Real Estate: Insurtech Lemonade Shares Strategies for Making Well-Planned Down Payments on Properties

Insurtech firm Lemonade has shared some important information regarding making down payments on properties.

Team Lemonade (NYSE:LMND) writes in a blog post that when someone says they are “saving up” for a home, what they’re “really doing is saving up for a down payment.” The Lemonade team points out that it’s quite rare that someone “arrives with a property’s full value in cash.” However, this might actually be taking place a lot more in the current “feverish” real estate market, Lemonade claims.

The Insurtech company adds that a down payment is the large amount of funds that people decide be put towards the purchase of their homes, after which they’ll be paying off the remaining amount via manageable monthly payments (facilitated or supported by a mortgage loan). Lemonade explains that this may take anywhere between 20-30 years, before you are able to actually own the property.

For many people, the down payment is the “real hurdle in the way of homeownership,” Lemonade claims, while adding that monthly mortgage payments may actually end up being equivalent to what someone could pay in rent in the same location. However, to get to that point, “a prospective homebuyer first needs to have that down payment upfront, which could mean having an extra $30,000 or more in the bank,” the Lemonade team explained.

Lemonade’s blog post further noted:

“The more you put toward your down payment, the better your interest rate may be … If you borrow less, you’ll have less to pay back, and will owe less in total interest. Mortgage lenders and banks usually offer better interest rates when your loan-to-value (LTV) ratio is lower.

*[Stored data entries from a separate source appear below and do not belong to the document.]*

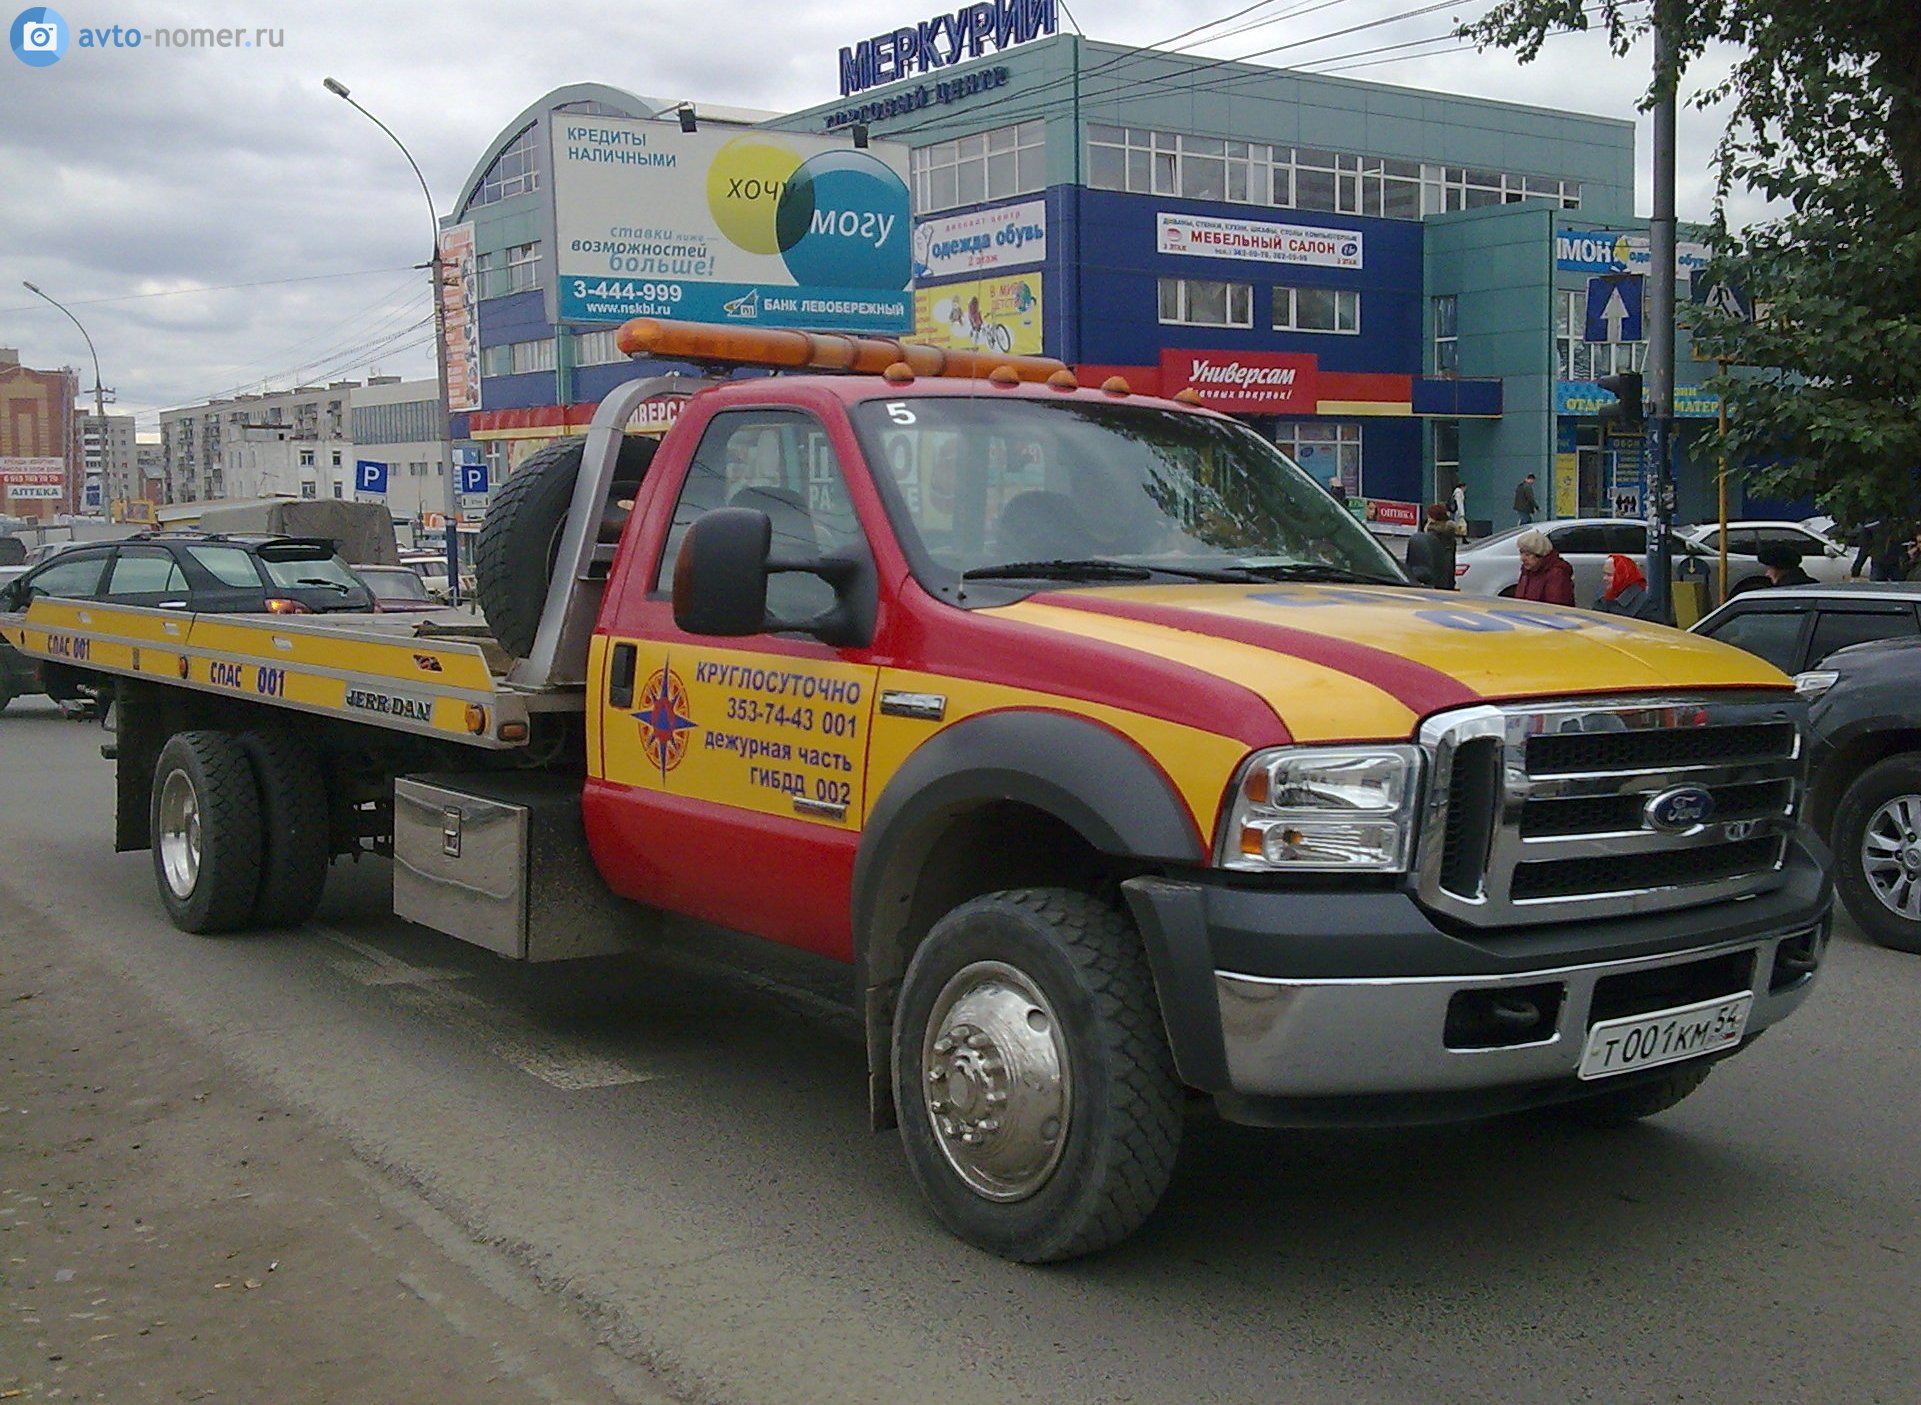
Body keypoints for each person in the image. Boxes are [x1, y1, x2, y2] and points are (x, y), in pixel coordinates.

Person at [1405, 502, 1465, 589]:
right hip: (1446, 584)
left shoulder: (1430, 538)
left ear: (1432, 519)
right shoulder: (1450, 538)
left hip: (1433, 585)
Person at [1512, 527, 1574, 604]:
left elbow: (1556, 606)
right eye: (1521, 553)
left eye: (1528, 554)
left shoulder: (1557, 574)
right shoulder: (1527, 571)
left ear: (1540, 555)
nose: (1523, 558)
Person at [1593, 552, 1662, 619]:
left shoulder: (1645, 606)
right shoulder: (1603, 601)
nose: (1604, 578)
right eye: (1604, 574)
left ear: (1623, 576)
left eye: (1609, 575)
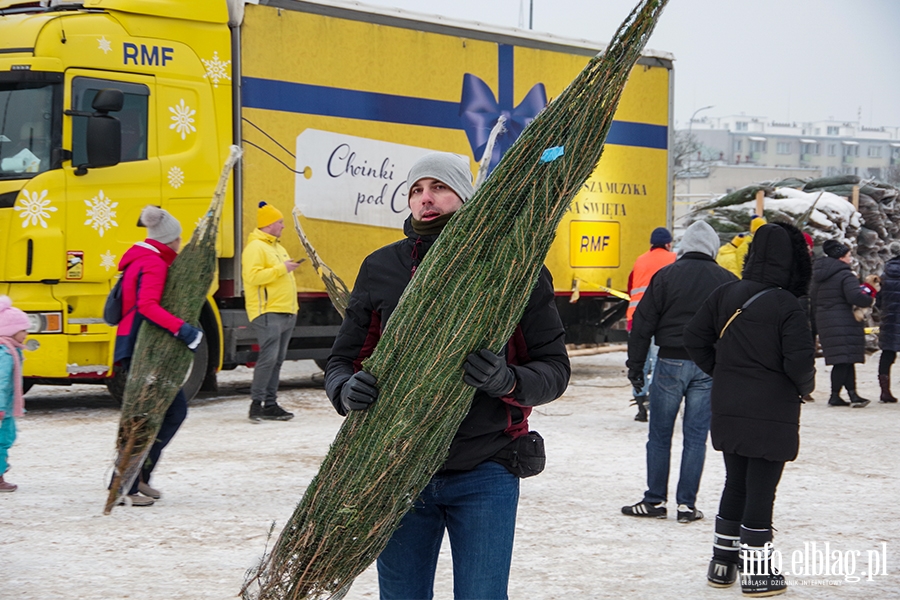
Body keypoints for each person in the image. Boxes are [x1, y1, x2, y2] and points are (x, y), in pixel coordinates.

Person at [324, 152, 570, 599]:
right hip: (395, 472)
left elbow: (554, 369)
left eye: (439, 186)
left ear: (467, 196)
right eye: (416, 190)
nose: (425, 198)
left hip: (485, 470)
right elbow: (342, 360)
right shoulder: (382, 268)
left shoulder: (515, 269)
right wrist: (344, 389)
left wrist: (508, 381)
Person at [684, 222, 815, 596]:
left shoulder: (726, 292)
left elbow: (694, 337)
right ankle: (758, 572)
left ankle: (722, 564)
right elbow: (800, 363)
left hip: (729, 403)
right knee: (761, 489)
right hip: (772, 408)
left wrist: (721, 371)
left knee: (735, 482)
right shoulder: (788, 304)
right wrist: (804, 388)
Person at [623, 221, 737, 523]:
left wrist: (635, 367)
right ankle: (687, 505)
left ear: (684, 246)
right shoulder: (727, 281)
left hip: (670, 362)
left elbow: (643, 323)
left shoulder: (666, 276)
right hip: (708, 366)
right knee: (695, 437)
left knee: (659, 434)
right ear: (712, 247)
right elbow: (736, 331)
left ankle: (654, 501)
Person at [113, 206, 203, 506]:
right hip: (143, 351)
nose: (179, 244)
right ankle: (130, 483)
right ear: (168, 239)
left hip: (133, 346)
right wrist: (184, 331)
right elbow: (147, 306)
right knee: (165, 413)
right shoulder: (154, 263)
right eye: (177, 239)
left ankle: (137, 478)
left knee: (153, 414)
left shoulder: (139, 259)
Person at [242, 201, 302, 422]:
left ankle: (270, 403)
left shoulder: (276, 247)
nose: (283, 226)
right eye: (280, 222)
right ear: (268, 224)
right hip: (268, 312)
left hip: (286, 311)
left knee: (277, 360)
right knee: (268, 359)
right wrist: (282, 269)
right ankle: (256, 405)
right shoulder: (256, 248)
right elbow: (253, 277)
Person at [810, 239, 875, 408]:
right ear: (840, 258)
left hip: (825, 320)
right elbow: (856, 297)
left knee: (844, 359)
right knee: (844, 359)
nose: (850, 259)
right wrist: (870, 297)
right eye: (848, 256)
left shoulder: (819, 276)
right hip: (844, 320)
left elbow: (814, 299)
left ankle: (847, 395)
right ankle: (842, 395)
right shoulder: (845, 275)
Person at [626, 226, 676, 422]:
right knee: (657, 363)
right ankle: (655, 402)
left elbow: (630, 286)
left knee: (639, 362)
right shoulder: (673, 259)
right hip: (661, 320)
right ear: (667, 243)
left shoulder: (640, 260)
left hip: (635, 318)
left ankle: (640, 404)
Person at [0, 295, 30, 493]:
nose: (26, 334)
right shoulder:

Your loan-to-value ratio (expressed as a percentage) is how banks decide how risky you are before approving you for a home loan.”

Lemonade’s blog also mentioned that a bigger down payment also “increases your home equity—the unborrowed value of your home, which you can then borrow against for refinancing, but with a lower interest rate.”

According to Lemonade, there are clear advantages or benefits to making a 20% down payment. However, the insurance tech firm clarifies that it’s “by no means what you have to put down.” Housing Wire reveals that the average down payment on a property or home in the past 5 years has been “5% to 7%,” Lemonade’s blog noted.

The company explained that the type of loan you choose will have “an impact on how much you put down (and the length of the loan).” For instance, a conventional or traditional loan has “a minimum 3% down payment, and is either 15 years long or 30 years long,” Lemonade noted while adding that “an FHA (Federal-Housing Association) loan has a 3.5% minimum down payment.”

As mentioned in the firm’s blog, a “smaller down payment means you can buy a home sooner, and you’ll have some cash available for other costs like repairs and home improvements.”

However, a smaller down payment “makes your monthly mortgage payments larger, and you’ll likely have to include Private Mortgage Insurance,” the Lemonade team explained.

Lemonade added that if you are unable to make a 20% down payment, then your lender will probably have you pay Private Mortgage Insurance (PMI). As noted by the company, this may be due to the fact that your bank or lender “sees less someone putting less than 20% down as a riskier loan and wants some insurance in case you can’t make your mortgage payments.”

Lemonade further noted:

“PMIs are around 0.5% and 1% of the mortgage (annually), with these fees included in the monthly mortgage payments. You can drop PMI when you’ve reached 80% of your home equity.”

Lemonade also mentioned that you might have been working hard to save up for that down payment. However, the company clarifies that you need not forget that a bank will not provide a mortgage plan “without a certain amount of money left in your bank account.”

Lemonade added:

“Also known as a cash reserve requirement, banks and lenders will want you to be able to make your monthly payments at least for the first 2 to 3 months. You’ll need to prove you have liquid funds available either in checking or savings accounts (it’s possible that your bank will also be okay with money held in the form of stocks, bonds, 401(k)s, and other financial instruments).” 

For example, if your monthly mortgage payments are around $1,500, then in this case your lender may want to “see at least $3,000 available,” Lemonade explained.

The company further noted that it’s not simply your monthly mortgage payments that you will have to make on a regular basis. There’s also “the closing costs which include title insurance, homeowners insurance, home inspection and more,” Lemonade added.

Zillow reveals that your closing costs will “range between 2% and 5% of your purchase price.” So if you purchase a property for around $250,000, then you “should expect to pay between $5,000 and $10,000 on your closing costs,” Lemonade’s blog noted.

The Lemonade team concluded:

“If you’ve been saving for a down payment but can’t seem to make it work, a down payment assistance program (like an FHA loan or VA loans) might help. These programs offer funding from government agencies, nonprofits and unions that can act as loans until you move in, or some you might not even need to pay back. Homeownership can seem like a financial impossibility, but it might be closer than you think.”